Architecture · Daily Life · Monument

Charkaman – Introduction

The text below is an excerpt from an article published in the Hindu titled Glory of the Gates – http://www.hindu.com/mp/2004/03/10/stories/2004031000490300.htm. The following posts will talk about the four arches that stand in front of the Charminar.
When the fifth Qutb Shahi poet-king, Mohammed Quli Qutb Shah conceived the plan for the new city of Bhagyanagar – later Hyderabad – a few miles from the overcrowded Golconda Fort town, he wanted it to be “a replica of paradise, unequalled in the world”.

Among the chroniclers of the time, some described it as mythical, some saw in it a poetic metaphor – the Sultan being the first Urdu poet to boast of a diwan – and yet others, that he really meant it. After all, sultans dream big and this section of chroniclers vouch that he came close to achieving it at least in creating that aura.

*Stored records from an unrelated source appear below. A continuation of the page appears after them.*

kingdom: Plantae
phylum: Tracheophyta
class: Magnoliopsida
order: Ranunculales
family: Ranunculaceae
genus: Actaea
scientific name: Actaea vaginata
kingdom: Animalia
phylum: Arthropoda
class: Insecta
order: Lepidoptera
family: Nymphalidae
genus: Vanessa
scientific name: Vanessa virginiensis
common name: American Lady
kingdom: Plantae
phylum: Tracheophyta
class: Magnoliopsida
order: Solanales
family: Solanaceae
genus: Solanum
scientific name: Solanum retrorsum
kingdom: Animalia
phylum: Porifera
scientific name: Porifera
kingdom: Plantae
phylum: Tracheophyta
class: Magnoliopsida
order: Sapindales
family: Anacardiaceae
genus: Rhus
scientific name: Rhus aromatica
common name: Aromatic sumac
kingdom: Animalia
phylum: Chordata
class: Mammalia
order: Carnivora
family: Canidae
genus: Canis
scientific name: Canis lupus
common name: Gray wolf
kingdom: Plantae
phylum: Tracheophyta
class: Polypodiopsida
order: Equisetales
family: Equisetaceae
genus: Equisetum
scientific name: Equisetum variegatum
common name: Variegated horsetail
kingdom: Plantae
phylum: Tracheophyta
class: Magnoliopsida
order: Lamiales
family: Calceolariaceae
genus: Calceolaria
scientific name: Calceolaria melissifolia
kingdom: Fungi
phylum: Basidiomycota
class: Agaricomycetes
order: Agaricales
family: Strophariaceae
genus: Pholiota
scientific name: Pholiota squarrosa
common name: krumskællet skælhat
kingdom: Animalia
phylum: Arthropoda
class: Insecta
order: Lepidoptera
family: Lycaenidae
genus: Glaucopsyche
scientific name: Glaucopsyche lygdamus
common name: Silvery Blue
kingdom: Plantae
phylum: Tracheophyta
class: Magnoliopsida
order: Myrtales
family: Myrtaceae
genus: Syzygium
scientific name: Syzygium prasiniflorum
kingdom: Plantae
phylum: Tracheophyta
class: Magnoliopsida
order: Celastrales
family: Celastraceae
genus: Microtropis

The piazza, gardens, fountains, boulevards, palaces, sarais all set to a grand scale lent the city a breathtaking image in the late 16th Century, leaving a lasting impression on foreign travellers and traders who visited the city. For Abul Kasim Ferishta (1570-1623), who came after seeing the great Mughal cities of Agra and Lahore, there was “no city as grand and as impressive as Hyderabad”. French traders and travellers like Tavernier and Thevenot had similar impressions.

The city’s plan itself looked mythical. In tune with the Sultan’s imagination, the city was planned on a “grid-iron” pattern in the form of a giant double cross with two main intersecting roads, 60 feet wide running north-south and east-west. The intersection of two main roads, marked the city centre where Charminar was built in 1591, the city’s enduring landmark. Giving shape to the Sultan’s dream plan was his trusted poet – prime minister, Mir Momin Ashtrabadi, who introduced elements of his native Iranian city of Isfahan.

After the completion of Charminar, about 250 feet to its north, the great piazza of four lofty arches known as Char Kaman was built in 1592, in perfect symmetrical scale. These arches are separated from their centre by 375 feet and the space between two arches facing each other is 750 feet. The dimension of each of these arches is simply gigantic. Each of them is 60 feet high, 36 feet wide at the base and six feet in thickness. So imposing are they that in the past a huge caparisoned elephant carrying a canopy could easily pass through them. The effort that might have gone into their building was stupendous. The Char Kaman and the Charminar formed part of a “conscious urban design scheme of the Qutb Shahis. One cannot be separated from the other”.